▶ WHAT YOU NEED TO DO
From the entries that follow, report every line in which "Left" occurs.

Per-instance keypoint data
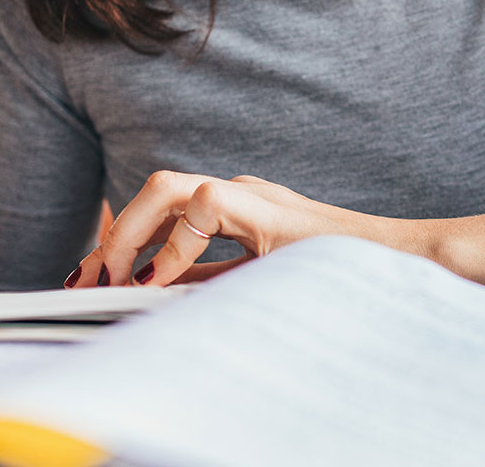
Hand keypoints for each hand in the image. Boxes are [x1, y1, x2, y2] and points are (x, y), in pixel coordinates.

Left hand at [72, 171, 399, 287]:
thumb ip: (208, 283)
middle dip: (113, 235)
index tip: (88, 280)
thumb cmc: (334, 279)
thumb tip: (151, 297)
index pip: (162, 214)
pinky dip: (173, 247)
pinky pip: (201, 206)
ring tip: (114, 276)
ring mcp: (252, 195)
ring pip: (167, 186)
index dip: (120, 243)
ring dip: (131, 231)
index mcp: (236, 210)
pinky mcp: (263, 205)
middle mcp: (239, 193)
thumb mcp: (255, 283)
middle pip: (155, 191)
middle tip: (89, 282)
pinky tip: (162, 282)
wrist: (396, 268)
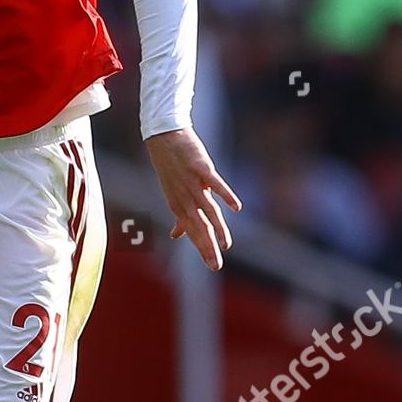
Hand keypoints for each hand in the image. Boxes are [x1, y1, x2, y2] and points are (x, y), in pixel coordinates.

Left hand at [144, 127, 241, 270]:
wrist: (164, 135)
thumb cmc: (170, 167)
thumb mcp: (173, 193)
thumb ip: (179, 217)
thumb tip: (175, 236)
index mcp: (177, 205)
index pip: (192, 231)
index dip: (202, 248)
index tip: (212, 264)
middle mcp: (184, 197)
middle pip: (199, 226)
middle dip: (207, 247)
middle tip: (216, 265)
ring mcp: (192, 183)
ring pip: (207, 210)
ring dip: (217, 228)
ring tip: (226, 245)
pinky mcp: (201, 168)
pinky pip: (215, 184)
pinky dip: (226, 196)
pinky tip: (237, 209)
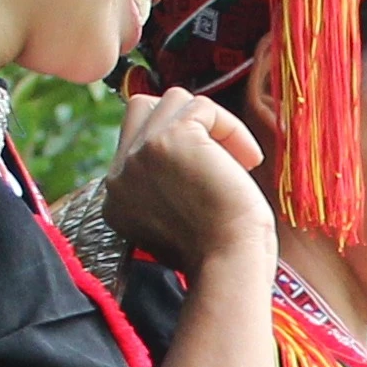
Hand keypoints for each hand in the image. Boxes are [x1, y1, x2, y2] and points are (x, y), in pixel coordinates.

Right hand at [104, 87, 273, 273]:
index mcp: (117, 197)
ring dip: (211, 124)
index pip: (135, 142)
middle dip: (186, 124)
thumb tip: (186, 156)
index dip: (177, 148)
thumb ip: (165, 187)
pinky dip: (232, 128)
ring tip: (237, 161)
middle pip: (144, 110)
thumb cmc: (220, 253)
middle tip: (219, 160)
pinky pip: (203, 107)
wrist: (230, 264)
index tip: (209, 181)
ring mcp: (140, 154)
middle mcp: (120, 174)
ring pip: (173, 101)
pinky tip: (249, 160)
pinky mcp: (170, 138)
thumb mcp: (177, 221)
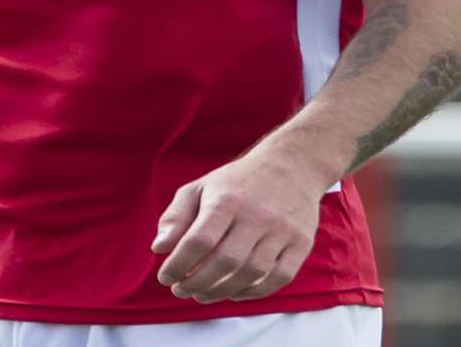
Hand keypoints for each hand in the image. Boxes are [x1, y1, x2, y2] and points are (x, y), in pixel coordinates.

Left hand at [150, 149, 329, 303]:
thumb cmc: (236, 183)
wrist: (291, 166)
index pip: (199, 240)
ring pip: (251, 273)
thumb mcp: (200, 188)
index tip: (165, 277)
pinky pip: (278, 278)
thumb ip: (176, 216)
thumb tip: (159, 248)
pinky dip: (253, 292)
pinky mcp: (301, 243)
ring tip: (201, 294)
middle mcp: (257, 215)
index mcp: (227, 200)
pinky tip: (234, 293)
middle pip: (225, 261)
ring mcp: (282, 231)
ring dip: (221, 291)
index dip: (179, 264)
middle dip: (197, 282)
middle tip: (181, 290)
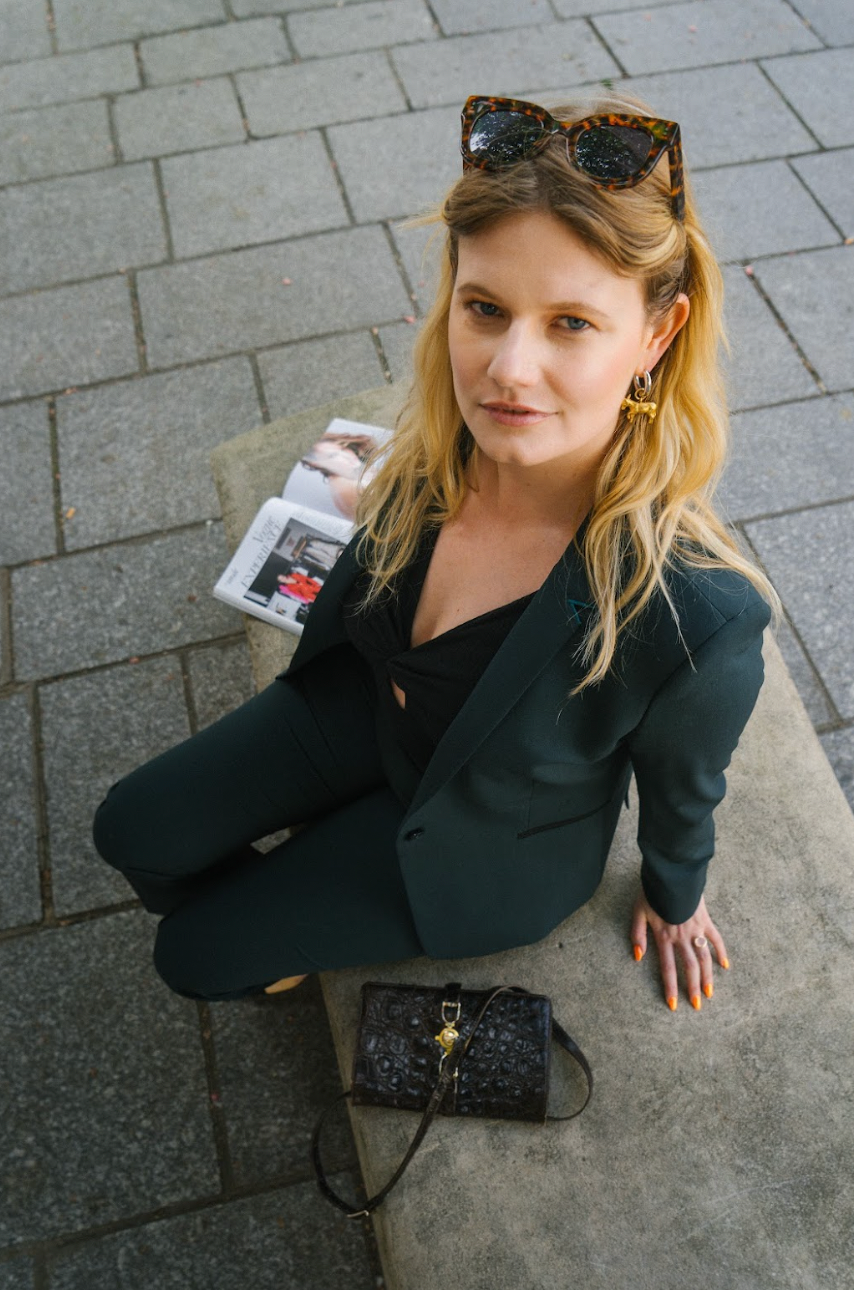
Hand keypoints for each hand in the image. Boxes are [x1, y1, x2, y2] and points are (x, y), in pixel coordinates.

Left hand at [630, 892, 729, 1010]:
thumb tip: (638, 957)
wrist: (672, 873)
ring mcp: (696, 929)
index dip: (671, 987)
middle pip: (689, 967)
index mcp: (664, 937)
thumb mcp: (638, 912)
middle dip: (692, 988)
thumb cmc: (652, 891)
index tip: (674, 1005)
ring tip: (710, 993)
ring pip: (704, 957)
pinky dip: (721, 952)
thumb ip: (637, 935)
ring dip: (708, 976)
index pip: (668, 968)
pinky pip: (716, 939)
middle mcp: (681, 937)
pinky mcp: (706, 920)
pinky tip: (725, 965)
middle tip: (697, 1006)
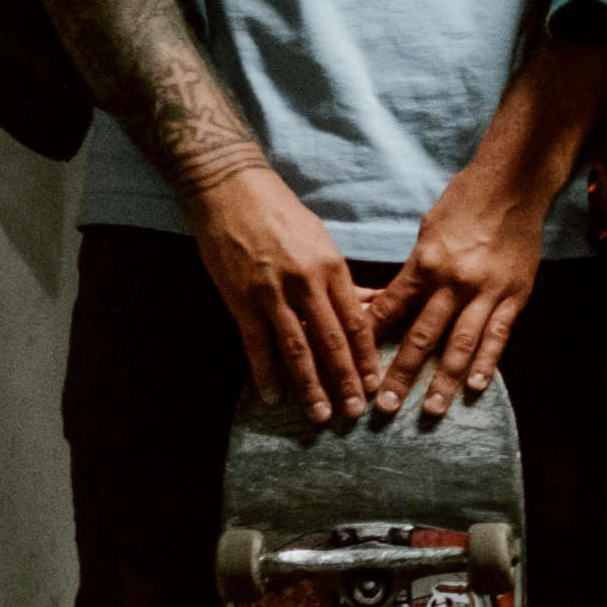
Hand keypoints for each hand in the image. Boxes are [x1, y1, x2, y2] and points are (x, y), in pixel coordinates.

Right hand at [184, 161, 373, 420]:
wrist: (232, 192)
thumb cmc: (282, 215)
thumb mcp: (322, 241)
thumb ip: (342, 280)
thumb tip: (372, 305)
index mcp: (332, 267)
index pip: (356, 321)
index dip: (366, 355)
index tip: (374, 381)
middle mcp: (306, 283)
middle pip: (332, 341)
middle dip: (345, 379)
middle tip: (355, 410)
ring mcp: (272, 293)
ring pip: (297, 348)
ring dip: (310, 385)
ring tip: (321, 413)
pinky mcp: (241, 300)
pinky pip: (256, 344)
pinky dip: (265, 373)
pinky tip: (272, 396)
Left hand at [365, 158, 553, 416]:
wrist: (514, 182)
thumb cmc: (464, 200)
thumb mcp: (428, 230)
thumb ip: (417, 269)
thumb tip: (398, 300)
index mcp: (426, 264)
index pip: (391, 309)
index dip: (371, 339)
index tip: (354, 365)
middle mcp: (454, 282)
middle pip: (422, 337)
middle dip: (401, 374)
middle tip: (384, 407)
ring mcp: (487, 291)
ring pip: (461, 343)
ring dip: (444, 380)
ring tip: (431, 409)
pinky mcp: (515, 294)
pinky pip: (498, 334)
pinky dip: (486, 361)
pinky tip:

▶ ANSWER BOX
Left hand at [72, 171, 399, 287]:
Left hand at [144, 127, 241, 270]:
Left hand at [150, 149, 329, 303]:
Left hand at [630, 892, 729, 1010]:
Left hand at [365, 158, 553, 416]:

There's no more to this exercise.